Directions> Each line of the data needs to be transcribed exactly.

*** Opening of Exercise materials ***

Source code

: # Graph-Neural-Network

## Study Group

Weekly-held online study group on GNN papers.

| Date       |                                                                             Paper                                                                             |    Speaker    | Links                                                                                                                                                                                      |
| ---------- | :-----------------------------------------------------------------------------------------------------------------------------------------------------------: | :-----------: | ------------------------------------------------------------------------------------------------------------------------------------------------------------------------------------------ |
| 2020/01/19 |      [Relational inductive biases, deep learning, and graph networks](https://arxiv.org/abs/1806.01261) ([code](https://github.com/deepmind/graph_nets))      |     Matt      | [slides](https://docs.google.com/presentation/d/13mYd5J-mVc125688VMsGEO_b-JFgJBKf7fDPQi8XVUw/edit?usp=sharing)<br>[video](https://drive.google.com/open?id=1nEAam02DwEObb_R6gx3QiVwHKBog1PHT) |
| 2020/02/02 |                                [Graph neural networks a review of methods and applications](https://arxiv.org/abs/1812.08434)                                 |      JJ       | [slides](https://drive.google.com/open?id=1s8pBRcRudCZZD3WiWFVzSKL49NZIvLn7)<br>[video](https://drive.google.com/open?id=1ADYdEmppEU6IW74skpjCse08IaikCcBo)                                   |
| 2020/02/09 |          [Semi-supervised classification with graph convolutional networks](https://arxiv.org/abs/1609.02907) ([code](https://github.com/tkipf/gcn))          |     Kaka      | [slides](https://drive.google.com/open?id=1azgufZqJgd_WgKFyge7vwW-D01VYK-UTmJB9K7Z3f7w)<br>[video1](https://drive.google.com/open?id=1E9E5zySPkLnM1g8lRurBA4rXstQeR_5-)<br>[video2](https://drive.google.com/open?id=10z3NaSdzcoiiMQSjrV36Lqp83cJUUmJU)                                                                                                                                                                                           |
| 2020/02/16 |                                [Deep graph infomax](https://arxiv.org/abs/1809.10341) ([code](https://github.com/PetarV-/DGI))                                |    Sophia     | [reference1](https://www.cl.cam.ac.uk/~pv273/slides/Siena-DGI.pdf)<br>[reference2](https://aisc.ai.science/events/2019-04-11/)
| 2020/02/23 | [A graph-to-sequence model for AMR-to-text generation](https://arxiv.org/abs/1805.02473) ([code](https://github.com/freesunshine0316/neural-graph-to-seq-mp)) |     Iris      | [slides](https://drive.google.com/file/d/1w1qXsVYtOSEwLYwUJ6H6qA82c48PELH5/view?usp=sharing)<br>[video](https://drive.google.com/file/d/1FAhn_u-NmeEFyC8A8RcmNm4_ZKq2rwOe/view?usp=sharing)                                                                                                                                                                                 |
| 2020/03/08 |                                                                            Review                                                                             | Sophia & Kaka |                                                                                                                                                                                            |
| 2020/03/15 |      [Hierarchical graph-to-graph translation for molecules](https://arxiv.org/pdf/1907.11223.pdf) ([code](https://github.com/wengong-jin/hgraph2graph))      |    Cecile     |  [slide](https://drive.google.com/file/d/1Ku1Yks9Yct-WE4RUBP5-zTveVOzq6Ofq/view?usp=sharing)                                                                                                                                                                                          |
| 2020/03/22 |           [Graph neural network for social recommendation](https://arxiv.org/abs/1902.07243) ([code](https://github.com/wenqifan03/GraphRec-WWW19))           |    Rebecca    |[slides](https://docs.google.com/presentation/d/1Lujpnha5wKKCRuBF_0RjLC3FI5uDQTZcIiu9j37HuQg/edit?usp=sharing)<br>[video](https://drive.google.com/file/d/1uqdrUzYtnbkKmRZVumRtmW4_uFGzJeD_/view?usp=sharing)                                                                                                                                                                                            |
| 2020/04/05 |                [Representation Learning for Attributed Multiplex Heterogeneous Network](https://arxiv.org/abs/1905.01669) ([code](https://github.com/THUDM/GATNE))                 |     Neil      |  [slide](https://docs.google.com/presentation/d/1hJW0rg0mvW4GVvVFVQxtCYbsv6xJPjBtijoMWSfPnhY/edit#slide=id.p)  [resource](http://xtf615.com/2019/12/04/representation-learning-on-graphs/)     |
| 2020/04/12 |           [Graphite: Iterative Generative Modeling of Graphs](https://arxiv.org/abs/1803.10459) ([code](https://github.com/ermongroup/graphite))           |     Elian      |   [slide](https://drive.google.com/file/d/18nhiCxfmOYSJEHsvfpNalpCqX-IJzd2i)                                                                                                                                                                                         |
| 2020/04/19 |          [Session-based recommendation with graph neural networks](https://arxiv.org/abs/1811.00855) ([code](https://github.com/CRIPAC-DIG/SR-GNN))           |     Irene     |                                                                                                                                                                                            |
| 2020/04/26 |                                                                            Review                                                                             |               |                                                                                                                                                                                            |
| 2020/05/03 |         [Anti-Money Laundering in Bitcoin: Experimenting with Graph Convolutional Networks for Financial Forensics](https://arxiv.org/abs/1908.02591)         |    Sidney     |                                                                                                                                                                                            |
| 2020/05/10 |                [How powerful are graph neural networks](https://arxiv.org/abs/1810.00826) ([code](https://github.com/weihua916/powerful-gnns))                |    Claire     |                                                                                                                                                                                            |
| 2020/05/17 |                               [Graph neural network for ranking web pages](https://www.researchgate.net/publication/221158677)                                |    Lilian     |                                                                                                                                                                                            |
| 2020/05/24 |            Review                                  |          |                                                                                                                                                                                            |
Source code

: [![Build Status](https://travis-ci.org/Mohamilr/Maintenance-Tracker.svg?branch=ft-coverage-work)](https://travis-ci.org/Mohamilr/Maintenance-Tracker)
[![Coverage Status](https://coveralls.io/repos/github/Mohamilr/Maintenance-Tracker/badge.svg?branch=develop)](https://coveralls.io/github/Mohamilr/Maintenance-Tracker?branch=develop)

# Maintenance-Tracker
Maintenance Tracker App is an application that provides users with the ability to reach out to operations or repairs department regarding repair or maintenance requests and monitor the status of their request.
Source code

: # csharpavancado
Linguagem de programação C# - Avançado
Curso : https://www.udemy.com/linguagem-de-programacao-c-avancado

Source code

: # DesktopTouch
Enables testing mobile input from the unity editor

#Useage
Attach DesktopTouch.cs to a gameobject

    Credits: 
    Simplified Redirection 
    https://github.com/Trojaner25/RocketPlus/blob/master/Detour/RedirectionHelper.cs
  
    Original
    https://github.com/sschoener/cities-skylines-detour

*** Close of Exercise materials ***

Result of this exercise>
Source code

: # Graph-Neural-Network

## Study Group

Weekly-held online study group on GNN papers.

| Date       |                                                                             Paper                                                                             |    Speaker    | Links                                                                                                                                                                                      |
| ---------- | :-----------------------------------------------------------------------------------------------------------------------------------------------------------: | :-----------: | ------------------------------------------------------------------------------------------------------------------------------------------------------------------------------------------ |
| 2020/01/19 |      [Relational inductive biases, deep learning, and graph networks](https://arxiv.org/abs/1806.01261) ([code](https://github.com/deepmind/graph_nets))      |     Matt      | [slides](https://docs.google.com/presentation/d/13mYd5J-mVc125688VMsGEO_b-JFgJBKf7fDPQi8XVUw/edit?usp=sharing)<br>[video](https://drive.google.com/open?id=1nEAam02DwEObb_R6gx3QiVwHKBog1PHT) |
| 2020/02/02 |                                [Graph neural networks a review of methods and applications](https://arxiv.org/abs/1812.08434)                                 |      JJ       | [slides](https://drive.google.com/open?id=1s8pBRcRudCZZD3WiWFVzSKL49NZIvLn7)<br>[video](https://drive.google.com/open?id=1ADYdEmppEU6IW74skpjCse08IaikCcBo)                                   |
| 2020/02/09 |          [Semi-supervised classification with graph convolutional networks](https://arxiv.org/abs/1609.02907) ([code](https://github.com/tkipf/gcn))          |     Kaka      | [slides](https://drive.google.com/open?id=1azgufZqJgd_WgKFyge7vwW-D01VYK-UTmJB9K7Z3f7w)<br>[video1](https://drive.google.com/open?id=1E9E5zySPkLnM1g8lRurBA4rXstQeR_5-)<br>[video2](https://drive.google.com/open?id=10z3NaSdzcoiiMQSjrV36Lqp83cJUUmJU)                                                                                                                                                                                           |
| 2020/02/16 |                                [Deep graph infomax](https://arxiv.org/abs/1809.10341) ([code](https://github.com/PetarV-/DGI))                                |    Sophia     | [reference1](https://www.cl.cam.ac.uk/~pv273/slides/Siena-DGI.pdf)<br>[reference2](https://aisc.ai.science/events/2019-04-11/)
| 2020/02/23 | [A graph-to-sequence model for AMR-to-text generation](https://arxiv.org/abs/1805.02473) ([code](https://github.com/freesunshine0316/neural-graph-to-seq-mp)) |     Iris      | [slides](https://drive.google.com/file/d/1w1qXsVYtOSEwLYwUJ6H6qA82c48PELH5/view?usp=sharing)<br>[video](https://drive.google.com/file/d/1FAhn_u-NmeEFyC8A8RcmNm4_ZKq2rwOe/view?usp=sharing)                                                                                                                                                                                 |
| 2020/03/08 |                                                                            Review                                                                             | Sophia & Kaka |                                                                                                                                                                                            |
| 2020/03/15 |      [Hierarchical graph-to-graph translation for molecules](https://arxiv.org/pdf/1907.11223.pdf) ([code](https://github.com/wengong-jin/hgraph2graph))      |    Cecile     |  [slide](https://drive.google.com/file/d/1Ku1Yks9Yct-WE4RUBP5-zTveVOzq6Ofq/view?usp=sharing)                                                                                                                                                                                          |
| 2020/03/22 |           [Graph neural network for social recommendation](https://arxiv.org/abs/1902.07243) ([code](https://github.com/wenqifan03/GraphRec-WWW19))           |    Rebecca    |[slides](https://docs.google.com/presentation/d/1Lujpnha5wKKCRuBF_0RjLC3FI5uDQTZcIiu9j37HuQg/edit?usp=sharing)<br>[video](https://drive.google.com/file/d/1uqdrUzYtnbkKmRZVumRtmW4_uFGzJeD_/view?usp=sharing)                                                                                                                                                                                            |
| 2020/04/05 |                [Representation Learning for Attributed Multiplex Heterogeneous Network](https://arxiv.org/abs/1905.01669) ([code](https://github.com/THUDM/GATNE))                 |     Neil      |  [slide](https://docs.google.com/presentation/d/1hJW0rg0mvW4GVvVFVQxtCYbsv6xJPjBtijoMWSfPnhY/edit#slide=id.p)  [resource](http://xtf615.com/2019/12/04/representation-learning-on-graphs/)     |
| 2020/04/12 |           [Graphite: Iterative Generative Modeling of Graphs](https://arxiv.org/abs/1803.10459) ([code](https://github.com/ermongroup/graphite))           |     Elian      |   [slide](https://drive.google.com/file/d/18nhiCxfmOYSJEHsvfpNalpCqX-IJzd2i)                                                                                                                                                                                         |
| 2020/04/19 |          [Session-based recommendation with graph neural networks](https://arxiv.org/abs/1811.00855) ([code](https://github.com/CRIPAC-DIG/SR-GNN))           |     Irene     |                                                                                                                                                                                            |
| 2020/04/26 |                                                                            Review                                                                             |               |                                                                                                                                                                                            |
| 2020/05/03 |         [Anti-Money Laundering in Bitcoin: Experimenting with Graph Convolutional Networks for Financial Forensics](https://arxiv.org/abs/1908.02591)         |    Sidney     |                                                                                                                                                                                            |
| 2020/05/10 |                [How powerful are graph neural networks](https://arxiv.org/abs/1810.00826) ([code](https://github.com/weihua916/powerful-gnns))                |    Claire     |                                                                                                                                                                                            |
| 2020/05/17 |                               [Graph neural network for ranking web pages](https://www.researchgate.net/publication/221158677)                                |    Lilian     |                                                                                                                                                                                            |
| 2020/05/24 |            Review                                  |          |                                                                                                                                                                                            |
Source code

: [![Build Status](https://travis-ci.org/Mohamilr/Maintenance-Tracker.svg?branch=ft-coverage-work)](https://travis-ci.org/Mohamilr/Maintenance-Tracker)
[![Coverage Status](https://coveralls.io/repos/github/Mohamilr/Maintenance-Tracker/badge.svg?branch=develop)](https://coveralls.io/github/Mohamilr/Maintenance-Tracker?branch=develop)

# Maintenance-Tracker
Maintenance Tracker App is an application that provides users with the ability to reach out to operations or repairs department regarding repair or maintenance requests and monitor the status of their request.
Source code

: # csharpavancado
Linguagem de programação C# - Avançado
Curso : https://www.udemy.com/linguagem-de-programacao-c-avancado

Source code

: # DesktopTouch
Enables testing mobile input from the unity editor

#Useage
Attach DesktopTouch.cs to a gameobject

    Credits: 
    Simplified Redirection 
    https://github.com/Trojaner25/RocketPlus/blob/master/Detour/RedirectionHelper.cs
  
    Original
    https://github.com/sschoener/cities-skylines-detour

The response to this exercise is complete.